Supplied passage.
^^^^^^^^

Find the intersection points between a rectangle and a circle

Question

having a rectangle and a circle, I would like to have a function that would return me the coordinates of the points where they collide something like this

let myrect = { x: 100, y: 100, w: 100, h: 50 };
let mycircle = { x: 156, y: 156, r: 100 };

function detectCoords(rect, circle) {
    //do something
    return [{ x: 5, y: 2}, { x: 3, y: 7}] //example
}

Answer 1

Here is a simple method that checks coordinate of rectangle exists within the circle or not. just by incrementing the values using simple loop.

let rect = { x: 40, y: 100, w: 100, h: 50 }
let mycircle = { x: 156, y: 156, r: 100 }

function isInside(circle_x, circle_y, rad, x, y) {
  //formula x^2+y^2=r^2
  if (
    (x - circle_x) * (x - circle_x) + (y - circle_y) * (y - circle_y) <=
    rad * rad
  )
    return true
  else return false
}
function getIntersectionPoint(circle, rect) {
  let coor = []
  let notFullyInside = false
  //for top
  for (let index = rect.x; index < rect.x + rect.w; index++) {
    if (isInside(circle.x, circle.y, circle.r, index, rect.y)) {
      if (notFullyInside) {
        coor.push({ x: index, y: rect.y })

^^^^^^^^

Provided information.
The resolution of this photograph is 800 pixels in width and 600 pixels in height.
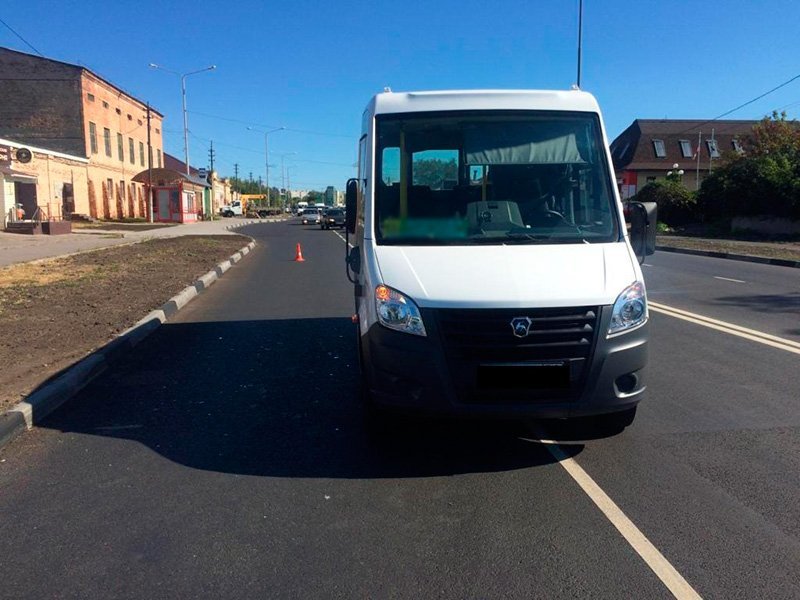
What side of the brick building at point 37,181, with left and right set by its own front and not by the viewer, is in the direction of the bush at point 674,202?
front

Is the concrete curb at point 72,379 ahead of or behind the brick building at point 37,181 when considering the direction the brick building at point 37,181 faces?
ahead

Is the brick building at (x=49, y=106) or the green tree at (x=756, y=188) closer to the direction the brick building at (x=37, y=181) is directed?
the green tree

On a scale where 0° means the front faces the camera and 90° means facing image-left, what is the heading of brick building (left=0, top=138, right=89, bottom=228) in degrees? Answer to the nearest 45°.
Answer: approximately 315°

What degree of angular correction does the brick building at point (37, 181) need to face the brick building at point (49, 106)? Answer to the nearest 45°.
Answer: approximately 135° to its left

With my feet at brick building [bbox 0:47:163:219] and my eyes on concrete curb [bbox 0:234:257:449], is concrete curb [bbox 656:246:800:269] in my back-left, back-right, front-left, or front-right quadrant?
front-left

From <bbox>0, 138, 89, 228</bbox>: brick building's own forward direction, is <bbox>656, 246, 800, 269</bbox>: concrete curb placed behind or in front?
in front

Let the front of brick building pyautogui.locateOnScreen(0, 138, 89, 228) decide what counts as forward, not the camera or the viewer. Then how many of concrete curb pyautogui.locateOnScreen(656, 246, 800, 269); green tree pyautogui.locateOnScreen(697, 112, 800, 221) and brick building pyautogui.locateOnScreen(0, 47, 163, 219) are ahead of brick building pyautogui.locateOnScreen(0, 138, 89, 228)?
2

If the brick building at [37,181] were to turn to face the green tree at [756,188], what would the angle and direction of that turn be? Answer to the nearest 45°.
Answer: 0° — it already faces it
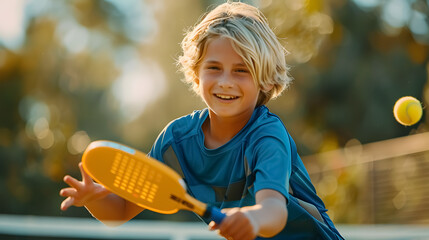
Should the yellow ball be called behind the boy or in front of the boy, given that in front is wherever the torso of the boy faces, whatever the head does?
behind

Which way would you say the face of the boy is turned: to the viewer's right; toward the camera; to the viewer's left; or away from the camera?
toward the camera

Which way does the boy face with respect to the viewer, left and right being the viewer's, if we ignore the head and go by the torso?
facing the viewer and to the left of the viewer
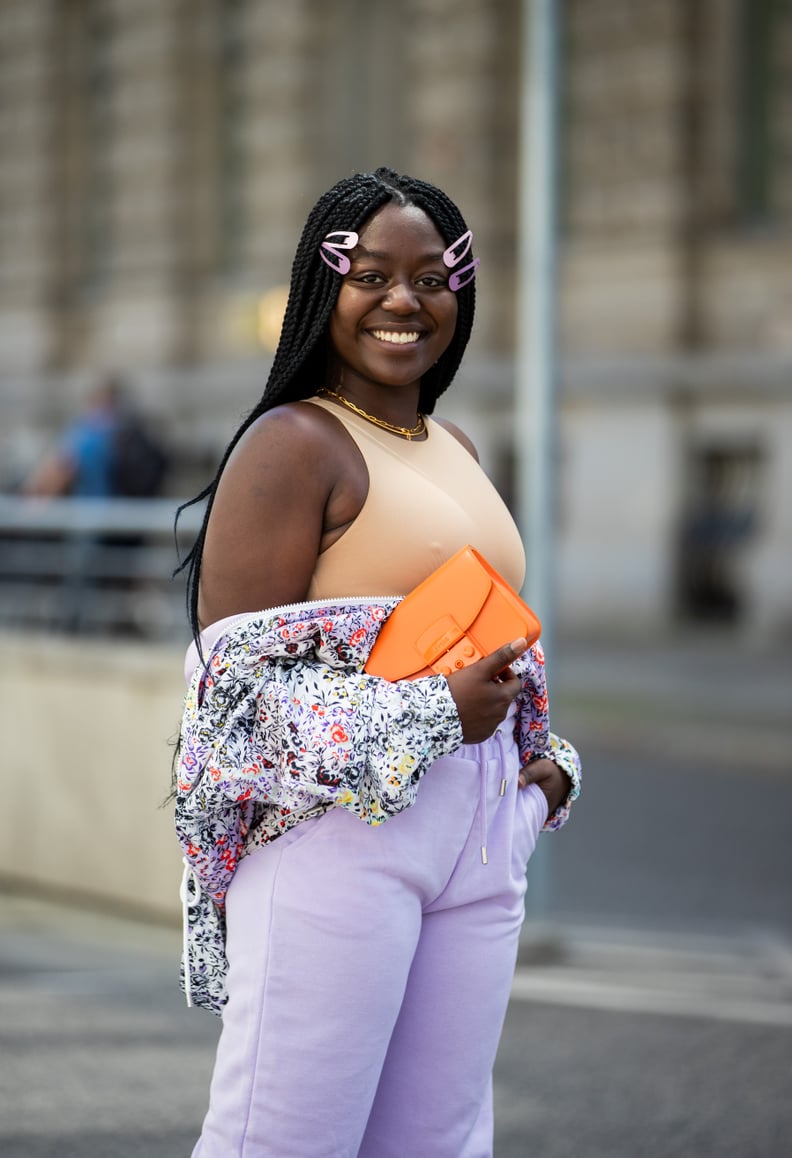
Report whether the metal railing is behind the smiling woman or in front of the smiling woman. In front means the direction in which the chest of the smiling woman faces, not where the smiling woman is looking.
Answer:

^^^^^^^^

Work to be completed. Echo the stretch of the rectangle-and-circle thread from "having a rectangle" through "using simple loop.".

Response box.
having a rectangle and a circle, I would like to have a function that would return me the coordinates of the points where they collide something like this

let myrect = { x: 100, y: 100, w: 100, h: 50 };
let mycircle = { x: 156, y: 156, r: 100 };

function detectCoords(rect, circle) {
    //do something
    return [{ x: 5, y: 2}, { x: 3, y: 7}] //example
}

Answer 1

Here is a simple method that checks coordinate of rectangle exists within the circle or not. just by incrementing the values using simple loop.